Bryan McCormack (born in Dublin, 15 September 1972), is a contemporary artist who creates social concept sculptures and installations. McCormack has completed over 30 group and solo art exhibitions. He lives and works in Paris, France.[1]
After his initial studies, Bryan McCormack left Ireland to travel, and several of his works were exhibited in Europe in the early 2000s, at the start of his career. In 2003 and 2004, McCormack exhibited the piece the piece Who Are The Heroes, an installation about the devastation caused by military action at the Castello di Castagneto Po[it] Foundation near Turin, Italy. He also exhibited Unleashing The Design of Imponderable Immortality on the Misguided, Servile Burgeoise, an installation that focused on the economic divide between social classes.[2] In 2005, Bryan McCormack exhibited at the Empire Gallery in London, Intimate Whisperings While the Words Break Down which investigated mental illness in today's society. The same year, he also exhibited at the Galerie Colbert[fr] in Paris The Diaries of John Doe (3) which focused on themes of loneliness and solitude.[2] In 2006, the Christian Colas Gallery in Paris hosted the installation See Nothing, Hear Nothing, No Nothing which looked at economic and social themes linked to apathy.[2]
The 2009 installation Ear-Splitting Timbre represented the destruction and urban violence of car bombs and urban terrorism in today's world, shown at UNESCO in Paris.[3][4]

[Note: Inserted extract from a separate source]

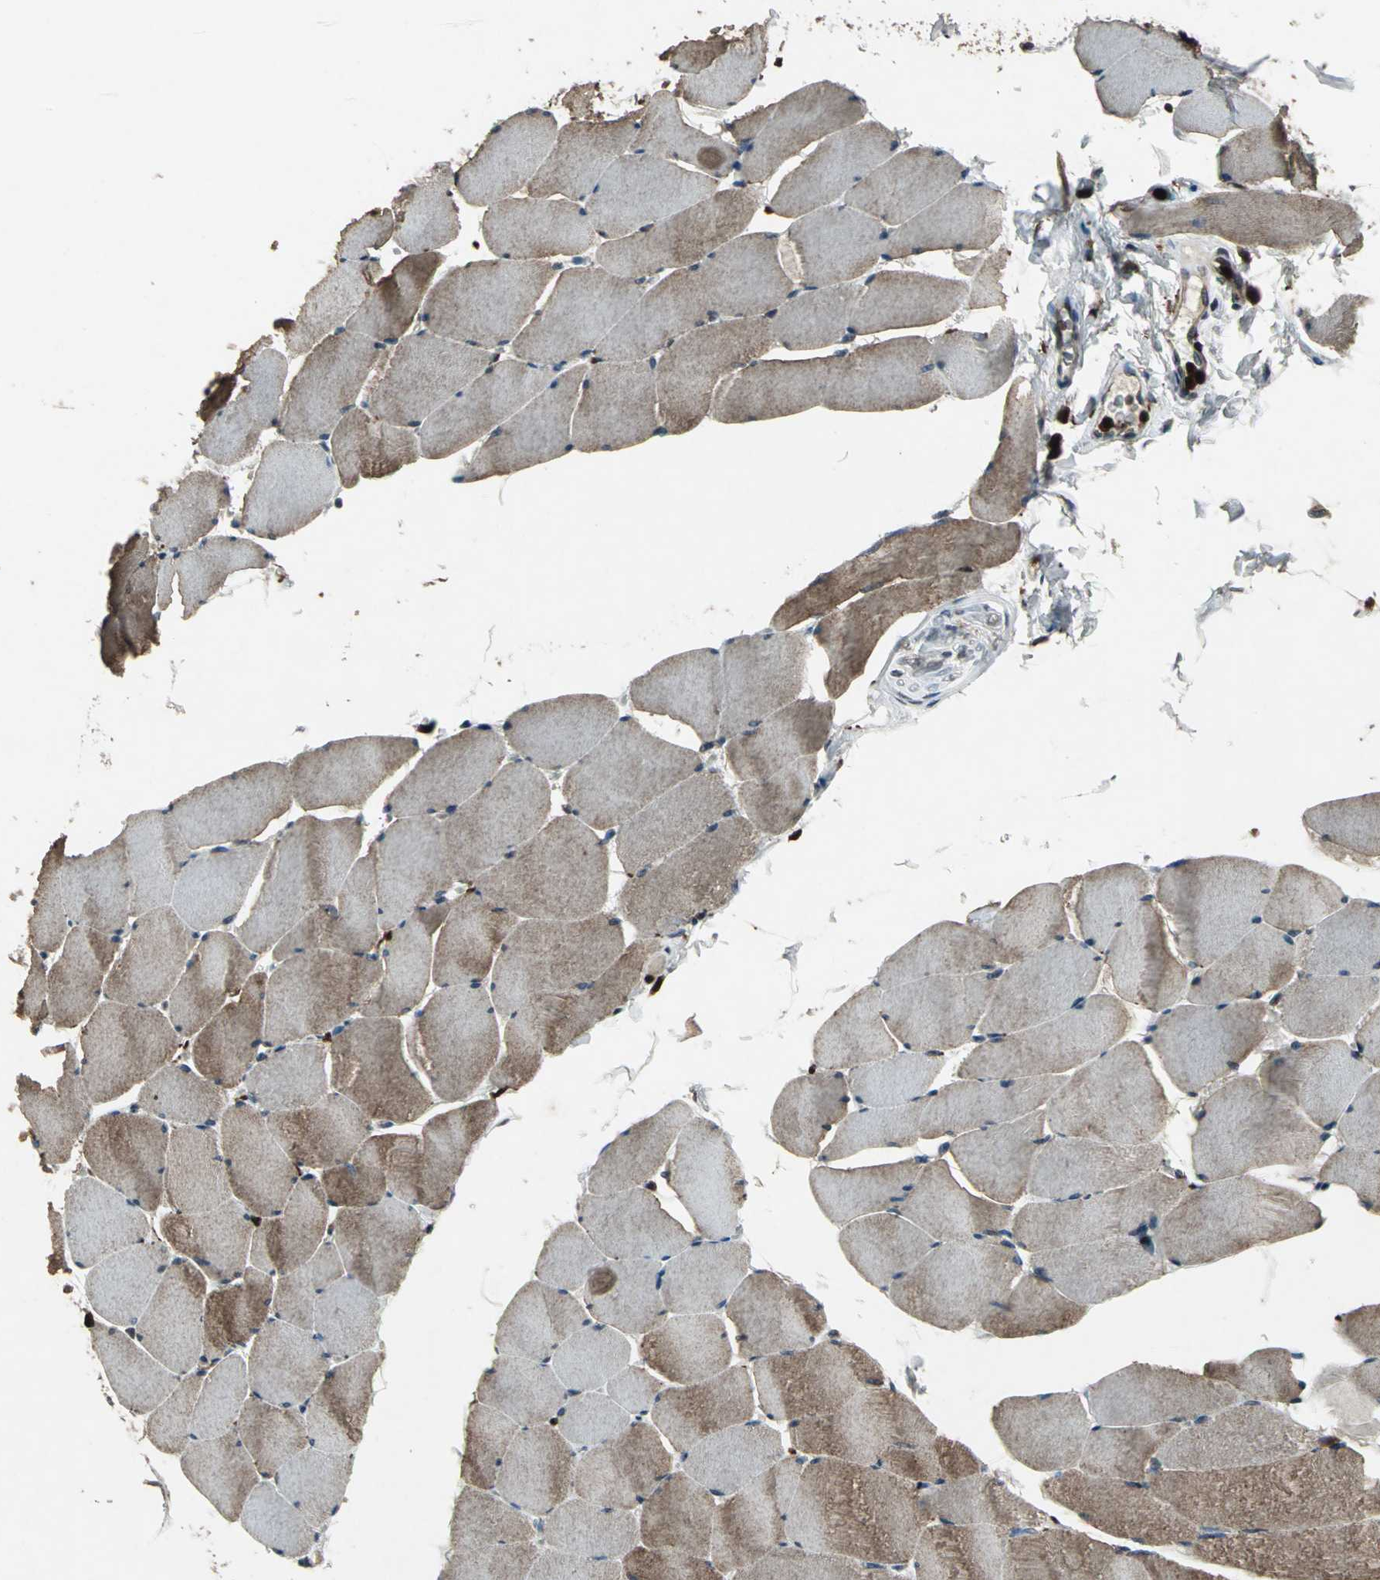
{"staining": {"intensity": "moderate", "quantity": ">75%", "location": "cytoplasmic/membranous"}, "tissue": "skeletal muscle", "cell_type": "Myocytes", "image_type": "normal", "snomed": [{"axis": "morphology", "description": "Normal tissue, NOS"}, {"axis": "topography", "description": "Skeletal muscle"}], "caption": "Immunohistochemistry micrograph of benign skeletal muscle stained for a protein (brown), which exhibits medium levels of moderate cytoplasmic/membranous staining in approximately >75% of myocytes.", "gene": "PYCARD", "patient": {"sex": "male", "age": 62}}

Views of the Preservation is life – Les sons de ma vie installation at the Centre Pompidou
By the 2010s, he had a number of permanently installed pieces as well as public sculptures, such as When Joris Ivens meets Hraesvelgr, focused on ecological politics in developed society. McCormack created it as a tribute to the film "Pour le Mistral" (1966), by the Dutch filmmakerJoris Ivens. The sculpture was permanently installed at the Parc de Saint-Cloud in Paris.[5][6][7][8] McCormack's 2011 installation Preservation is Life – The Sounds of my Life explored the practices of safe sex and the political ramifications of contemporary sexuality.[9][10] The work consisted of 80,000 condoms and was installed over the six floors of the Centre Pompidou in Paris.[11][12][13]
His works often focus on social justice and the urban environment. Chromo Zone Y was a 2012 performance installation that questioned poverty and its consequences and was produced by RainDogs Theatre Company at the Theatre of Menilmontant, Paris.[14] Likewise, his 2014 piece Van'Heart was a day shelter people without permanent housing. McCormack worked with students at the College Marx Dormoy in Paris in creating the temporary refuge.[15] In collaboration with the City Hall of Paris he worked on UPP Urban ProjectParis, a research project looking at the production of new forms of urban installations.
Between 2016 and 2017, McCormack worked on the project Yesterday/Today/Tomorrow for the Venice Biennale 2017 which gave voice to the 2015 European migrant crisis by having participants from refugee backgrounds create 3 drawings, one of their life before (Yesterday), one of their current life (Today) and one of their imagined future (Tomorrow).[16][17][18][19][20]